Rai “bene comune”

20 Apr 2012

Massimo Marnetto

Acceso dibattito a Roma sul servizio pubblico. Dobbiamo ridare alla RAI – dice Valentini – il ruolo che ha svolto molto bene per anni e che oggi è rivendicato da una televisione pubblica presa a modello come la BBC: educare, informare, intrattenere. Ma la Rai deve liberarsi dalla schiavitù dell’audience e della raccolta pubblicitaria, che portano a privilegiare la quantità dei contatti rispetto alla qualità dei programmi. Così il canone avrebbe un senso preciso e non sarebbe largamente evaso come avviene oggi

“Voi dite: la Rai che vogliamo.
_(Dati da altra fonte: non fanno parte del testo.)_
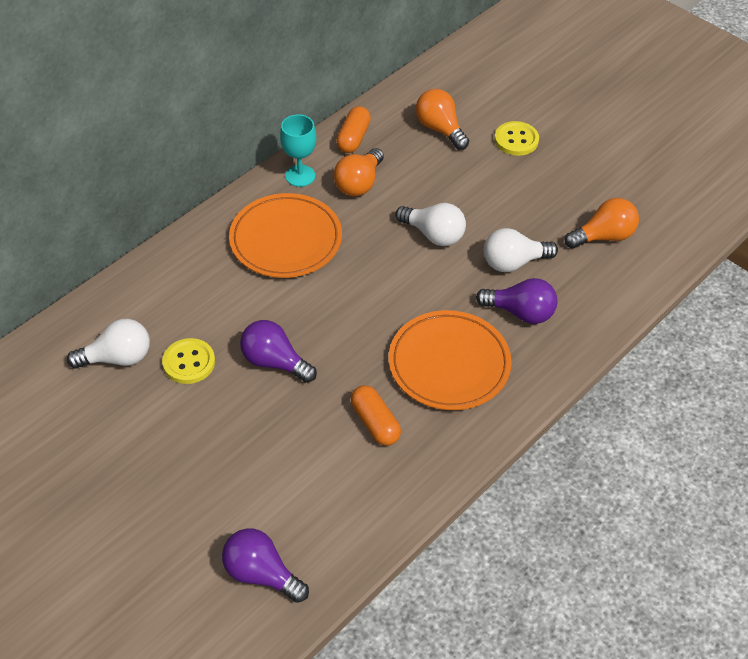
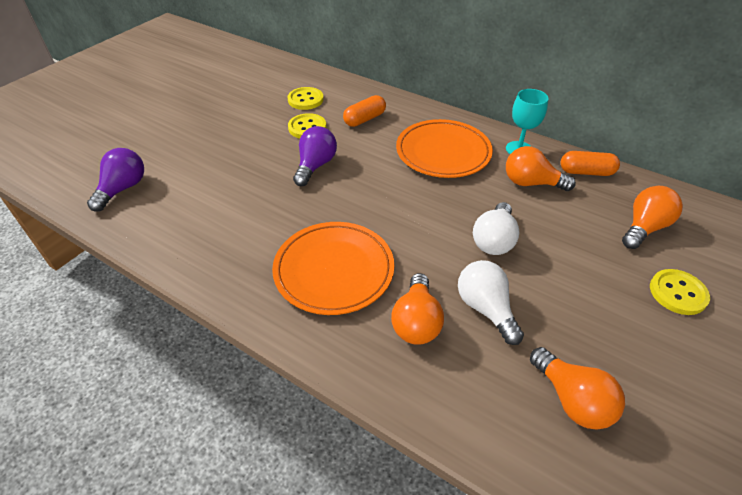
camera: 80 degrees right, 5 degrees down
white light bulb [67,319,150,369] -> yellow button [287,87,324,110]
orange capsule [351,385,401,446] -> orange capsule moved to [343,95,386,127]
purple light bulb [476,278,558,324] -> orange light bulb [391,273,444,345]

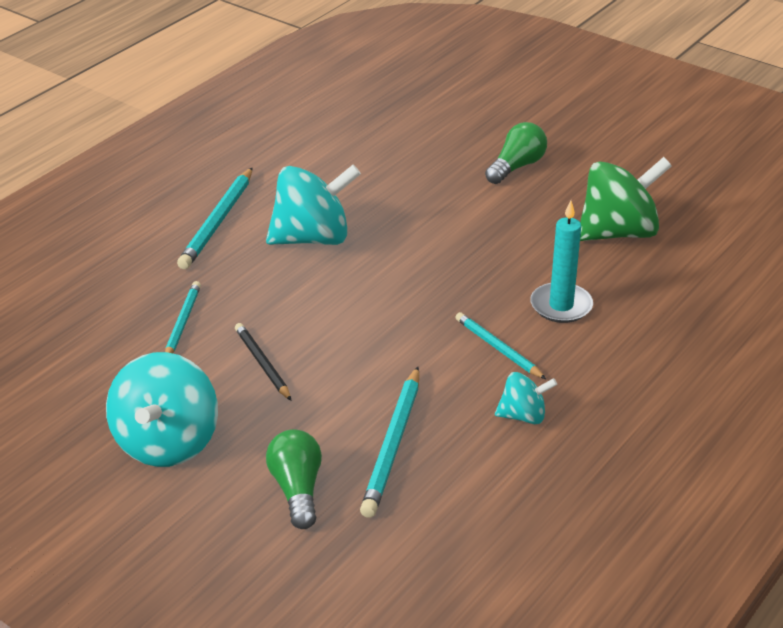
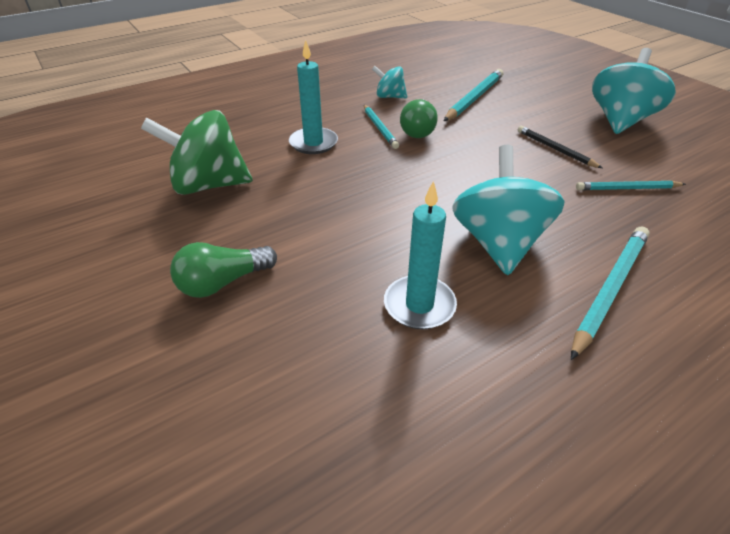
camera: 160 degrees left, 5 degrees up
turquoise pencil [165,281,201,353] -> turquoise pencil turned 60 degrees clockwise [576,181,686,190]
black pencil [235,323,291,400] -> black pencil turned 150 degrees clockwise [517,126,602,168]
turquoise spinning top [266,165,361,245] -> turquoise spinning top turned 90 degrees clockwise [452,145,564,275]
green light bulb [266,429,322,529] -> green light bulb moved to [400,99,438,138]
none -> turquoise candle [384,181,457,329]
E’ poco, dobbiamo dire la Rai che pretendiamo, che ci spetta”

Apre così Giovanni Valentini di Repubblica, l’incontro dedicato alla Rai e più in generale all’autonomia del servizio pubblico televisivo, in una sala assortita da cittadini e molti professionisti di Viale Mazzini.
Gli chiedo se dopo aver combattuto l’analfabetismo diffuso, la TV di Stato non debba oggi preoccuparsi di debellare l’analfabetismo politico generato da un’informazione faziosa.
“Dobbiamo ridare alla RAI – risponde l’editorialista – il ruolo che ha svolto molto bene per anni e che oggi è rivendicato da una televisione pubblica presa a modello come la BBC: educare, informare, intrattenere. Ma per svolgere al meglio questo servizio, la Rai deve liberarsi dalla schiavitù dell’audience e della raccolta pubblicitaria, che portano a privilegiare la quantità dei contatti rispetto alla qualità dei programmi. Così il canone avrebbe un senso preciso e non sarebbe largamente evaso come avviene oggi”.
Ma esiste un’alternativa concreta a questa Rai infiltrata dalla partitocrazia?
“Sì – dice  Tana de Zulueta, ex senatrice e studiosa della materia – ma la riappropriazione deve partire da un vasto movimento di mobilitazione  civile, simile a quello che ha difeso l’acqua come “bene comune”, perché anche un servizio televisivo indipendente è un “bene comune”.
De Zulueta presenta il progetto di modifica della governance della Rai, che si basa su organo intermedio tra tv di Stato e partiti, ovvero un Consiglio nazionale di utenti, formato dai rappresentanti di varie espressioni della società civile, che elegge un Consiglio di Amministrazione finalmente non più dettato dalla partitocrazia.
“Non è una soluzione  estemporanea – precisa l’ex senatrice – perché questa formula già esiste in molti stati democratici. E in italia un servizio televisivo indipendente è ancora più necessario, se vogliamo contrastare il conflitto d’interessi e promuovere l’anti-trust”.
L’ex presidente Zaccaria – assente per un malore – è stato comunque citato, per la sua proposta di abbinare il pagamento del canone ad un diritto di votazione per scegliere i componenti del Consiglio Nazionale.
E questa sua proposta, del resto, sarebbe perfettamente compatibile con l’articolo 43 della Costituzione che prevede l’affidamento di servizi pubblici essenziali a “comunità di utenti”.
E le frequenze?
“La lotta per la loro assegnazione è molto più violenta di quanto appaia – dice Valentini – perché questo scontro è l’esempio plastico di come l’Italia sia ancora avvolta dal conflitto d’interessi, che vede posizioni dominanti opporsi a qualsiasi scelta di pluralismo dell’informazione, Ma diamoci da fare, perché il rischio maggiore è che questo enorme sbilanciamento di forze diventi un alibi collettivo per non fare la fatica di reagire”.